Miss Greeley, born into an enslaved family near Hannibal before the Civil War, is one of six African American Catholics currently under formal consideration for being declared a saint.

One of the others is Venerable Father Augustus Tolton, the Roman Catholic Church’s first recognizably Black priest in the United States, who was also born in part of what is now the Jefferson City diocese.

Compassionate and deeply spiritual, Miss Greeley was known even in her lifetime as an Angel of Charity.

Her self-effacing kindness, missionary zeal and devotion to the Sacred Heart of Jesus emblazoned her memory onto the minds of people who encountered her in Colorado, where she spent most of her adult life.

She was blind in one eye due to the harsh treatment she had received as a slave. Her body bore the ravages of excessive, menial work.

She never earned much money as a housekeeper, even to a governor of Colorado and his family.

But as a Catholic convert and professed member of the Secular Order of St. Francis, she held nothing back in helping people who were worse off than she was.

When she ran out of her own money to give away, she begged for more.

She worked in darkness and secret, in deference to the dignity of the people she was helping.

She also visited firehouses and gave away tracts promoting devotion to Jesus’s Most Sacred Heart, to which she was deeply devoted.

Her earthly remains now await the Resurrection in a place of honor in Denver’s soaring gothic Catholic cathedral.

The Denver archdiocese opened a sainthood cause for her in 2017.

Aspects of motherhood

In his homily for the June 6 Mass, Bishop Rodriguez pointed out that emancipation from slavery did not mean the end of a life of servitude and poverty for Miss Greeley.

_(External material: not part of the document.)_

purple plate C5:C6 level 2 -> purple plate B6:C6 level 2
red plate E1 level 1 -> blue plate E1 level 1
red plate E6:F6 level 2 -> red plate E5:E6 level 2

“God ‘writes straight on crooked lines,’ and this event meant for Julia the beginning of a journey to the loving Heart of Jesus and to the Catholic Church,” the bishop stated.

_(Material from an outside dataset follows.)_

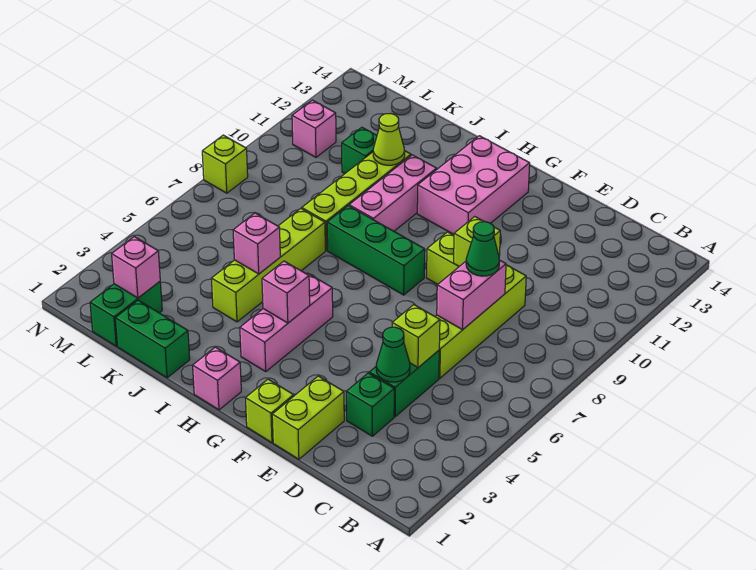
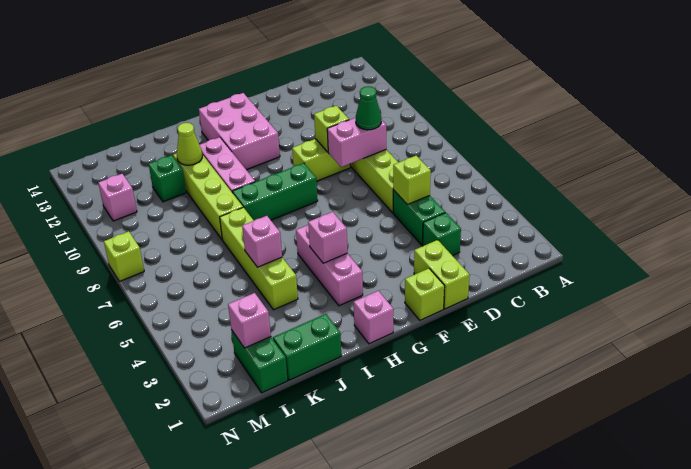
green cone D4 level 2 -> none
pink brick D7:D8 level 2 -> pink brick D8:E8 level 2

He drew parallels between Miss Greeley and the Blessed Mother, whom Jesus presented to the Church as mother from the cross.

Since the moment when Jesus said to St. John, “Behold your mother,” “Mary became the mother of all the Church’s children,” Bishop Rodriguez noted. “And she has shown to be a mother for all, a mother of all peoples, races and human conditions.”

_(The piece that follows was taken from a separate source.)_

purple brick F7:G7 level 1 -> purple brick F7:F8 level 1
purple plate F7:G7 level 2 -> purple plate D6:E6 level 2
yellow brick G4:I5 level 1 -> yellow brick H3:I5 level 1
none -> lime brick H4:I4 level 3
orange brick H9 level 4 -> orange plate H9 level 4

He pointed to how a mother is “always open to receiving all her children, understanding them, forgiving them, serving them when they come back from a long journey; the one who is able to continue loving even if her child doesn’t fit the expectations people have on them.”

Furthermore, the bishop noted, a mother “is the one with a heart big enough to love each child in a unique way without making distinctions, between a smart and a less smart one, a healthy one or one who is sick ... a mother is the one who is able to spend entire nights at the bedside of her sick child. One who doesn’t judge her child but tries to understand why.”

The bishop pointed to various apparitions of the Blessed Mother throughout history, in which she appeared with the features of the people who were seeing her.

“She took the features of her children because she wanted all of them to see a mother in her,” said Bishop Rodriguez. “All Catholics must know and experience that they have a mother in the Church and a mother in Mary. This is what we celebrate today liturgically, and we live in our daily lives.”

The Church, he emphasized, is also called to be seen as a mother to people throughout the world.

“Under the loving mantle of Mary there is no room for racism, division, discrimination, or inequality,” he stated. “Under the protective and loving mantle of Mary we all discover ourselves to be children of God with the same dignity and rights.”

He pointed out that Miss Greeley lost her own mother at an early age and was never a biological mother herself.

Nonetheless, she “found in her heart the love and care children need and offered them in a life of service as a nanny, which inspires us to find ways to be, as a Church, the loving mother all need, with our openness, service, and sincere care for each other,” he said.

“May our Sister, Servant of God Julia Greeley, who in 1865 experienced liberty for the first time, and found a Mother in the Church and in Mary, help us to be a Church where nobody feels like a motherless child,” the bishop prayed.